After I wrote this about the annoying habit of some to use their paper towels to open the bathroom door to protect themselves from deadly viruses, I happened to find a copy room that for some reason had three trash cans. So I placed one of them just outside the bathroom door so that both men and women who are terrified of touching door handles have someplace to put their brave towels.
And it has worked pretty well. Until I saw this today. How can someone miss the trash can from such a point blank distance? (Probably the same way an eight-foot-tall basketball player can miss a dunk.)
I know I know - baby steps.
Remember the two times I left the lights on and ended up with a dead battery in the Race Car? And how I was determined to install an after-market buzzer thing to reduce the chances of this happening again? Well, I still haven't gotten around to doing that.

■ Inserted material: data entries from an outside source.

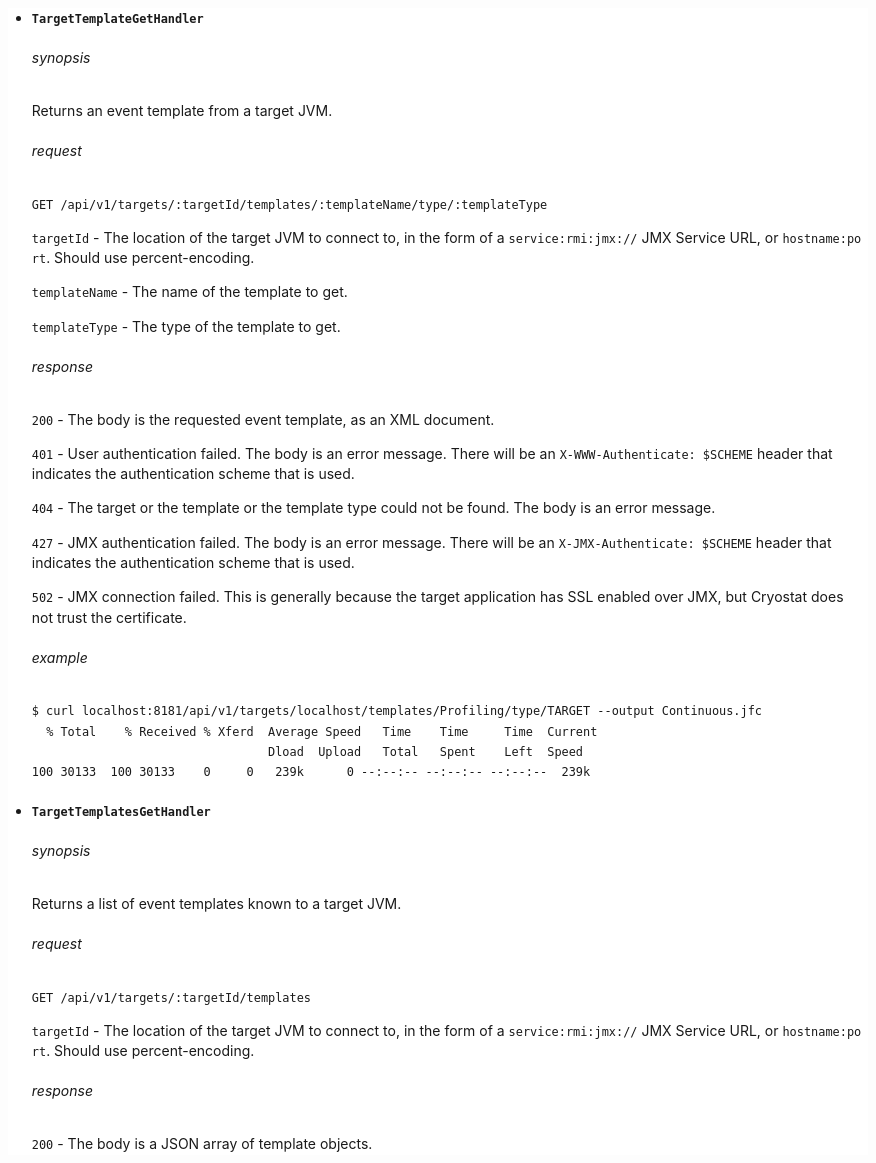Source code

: 
* #### `TargetTemplateGetHandler`

    ###### synopsis
    Returns an event template from a target JVM.

    ###### request
    `GET /api/v1/targets/:targetId/templates/:templateName/type/:templateType`

    `targetId` - The location of the target JVM to connect to,
    in the form of a `service:rmi:jmx://` JMX Service URL, or `hostname:port`.
    Should use percent-encoding.

    `templateName` - The name of the template to get.

    `templateType` - The type of the template to get.

    ###### response
    `200` - The body is the requested event template, as an XML document.

    `401` - User authentication failed. The body is an error message.
    There will be an `X-WWW-Authenticate: $SCHEME` header that indicates
    the authentication scheme that is used.

    `404` - The target or the template or the template type could not be found.
    The body is an error message.

    `427` - JMX authentication failed. The body is an error message.
    There will be an `X-JMX-Authenticate: $SCHEME` header that indicates
    the authentication scheme that is used.

    `502` - JMX connection failed. This is generally because the target
    application has SSL enabled over JMX, but Cryostat does not trust the
    certificate.

    ###### example
    ```
    $ curl localhost:8181/api/v1/targets/localhost/templates/Profiling/type/TARGET --output Continuous.jfc
      % Total    % Received % Xferd  Average Speed   Time    Time     Time  Current
                                     Dload  Upload   Total   Spent    Left  Speed
    100 30133  100 30133    0     0   239k      0 --:--:-- --:--:-- --:--:--  239k
    ```


* #### `TargetTemplatesGetHandler`

    ###### synopsis
    Returns a list of event templates known to a target JVM.

    ###### request
    `GET /api/v1/targets/:targetId/templates`

    `targetId` - The location of the target JVM to connect to,
    in the form of a `service:rmi:jmx://` JMX Service URL, or `hostname:port`.
    Should use percent-encoding.

    ###### response
    `200` - The body is a JSON array of template objects.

But I did do something else. The interior light would not come on when the driver's door was opened. Mrs Notthat pointed out that this was inconvenient. So I played with this a bit and "fixed" it by just pushing the button that the Race Car uses to figure out if the door is open about a thousand times. This cleans the contacts in the switch (sort of) and ended up making it so that the interior light reliably came on when the door was opened.
That was a couple of weeks ago. A couple of nights ago Mrs Notthat and The Boy came in from driving the Race Car and said that it turns out that the car already has a "lights on" warning buzzer sort of thing. Obviously I called them both liars, but then it dawned on me that the same switch that tells the car that the door is open for the interior light would also be used to tell it that I'm about to do something stupid if the lights are still on.
I think this makes me a genius by fixing two problems at once, but I'm not sure it counts if I didn't know I had fixed one of the problems due to it never occurring to me that they were related.
That's it - move along...
2 comments:
Oh, I think you are a genius indeed. And the whole bathroom thing is still a puzzle ~ I always wonder if it's some sort of passive/aggressive thing.
OK, I'll admit to you that I wonder about touching doorhandles to bathrooms in airports. Think of ALL the International Cooties that could be lurking there. And what about the one on the airplane washroom that you have to wrestle with to unlock after you've disabled the No Smoking Indicator?